Tuesday 9 April 2013

Slip-slidin’ away

On my epic journey to Greenbank, I found myself on final to the-strip-of-grass-that-is-allegedly-a-runway, far too high for comfort. Bob drew from his “blindingly obvious” bank of helpful advice and told me, “you need to bring it down, WMAP”

Obviously my hand meandered to the flaps lever, but of course I’m setting up for a soft field landing, I’m already at 30°, fully powered back as well. No help there then. Okay at this rate I’m definitely going to miss the target for sure; options? I could overshoot, always an option, and I’ve nothing really against that as a course of action, I approach pretty much every landing as a potential overshoot. But I’ve got one more trick left in my bag, not really one I’ve ever tried without prompting from Bob, let’s give it a go…
“forward slip, nice choice WMAP, a touch more rudder and I think you’ve got it,” approved Bob. For the less aerodynamically minded of you, in a forward slip you turn the ailerons one way and use opposite rudder, balancing the two out so that the plane gives up and decides to go straight and down instead. You can pick up a pretty decent rate of descent doing this. I’ve done slipping turns in the circuit before and gotten the VSI around the 1000 fpm descent rate or higher. I’ve certainly popped my ears on the way down.
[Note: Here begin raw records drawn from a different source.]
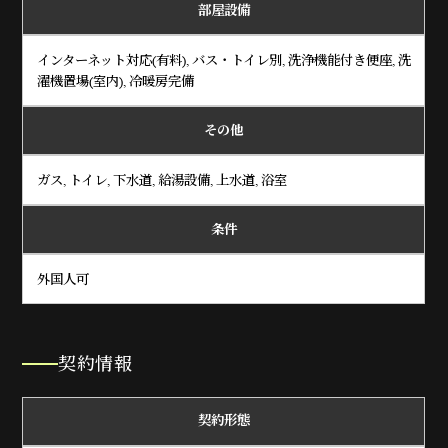
部屋設備
インターネット対応(有料), バス・トイレ別, 洗浄機能付き便座, 洗
濯機置場(室内), 冷暖房完備
その他
ガス, トイレ, 下水道, 給湯設備, 上水道, 浴室
条件
外国人可
契約情報
契約形態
This is really the first time I’ve really felt the balance point in the slip, the magic sweet spot where the ailerons and rudder kind of cancel out. To be honest the reason Bob needed to prompt me to add more rudder was that I was playing around with the feel of the plane, letting up on the rudder and , quite frankly, seeing what happens.
I’m a world away from where I was a few months ago that’s for sure, the concept of messing around on final and seeing what the plane does would have sent me running crying in panic. The truth is though that you have more time up there than you think and if it all goes horribly wrong, I know what to do to fix it. Maybe all those screw-ups have paid off after all!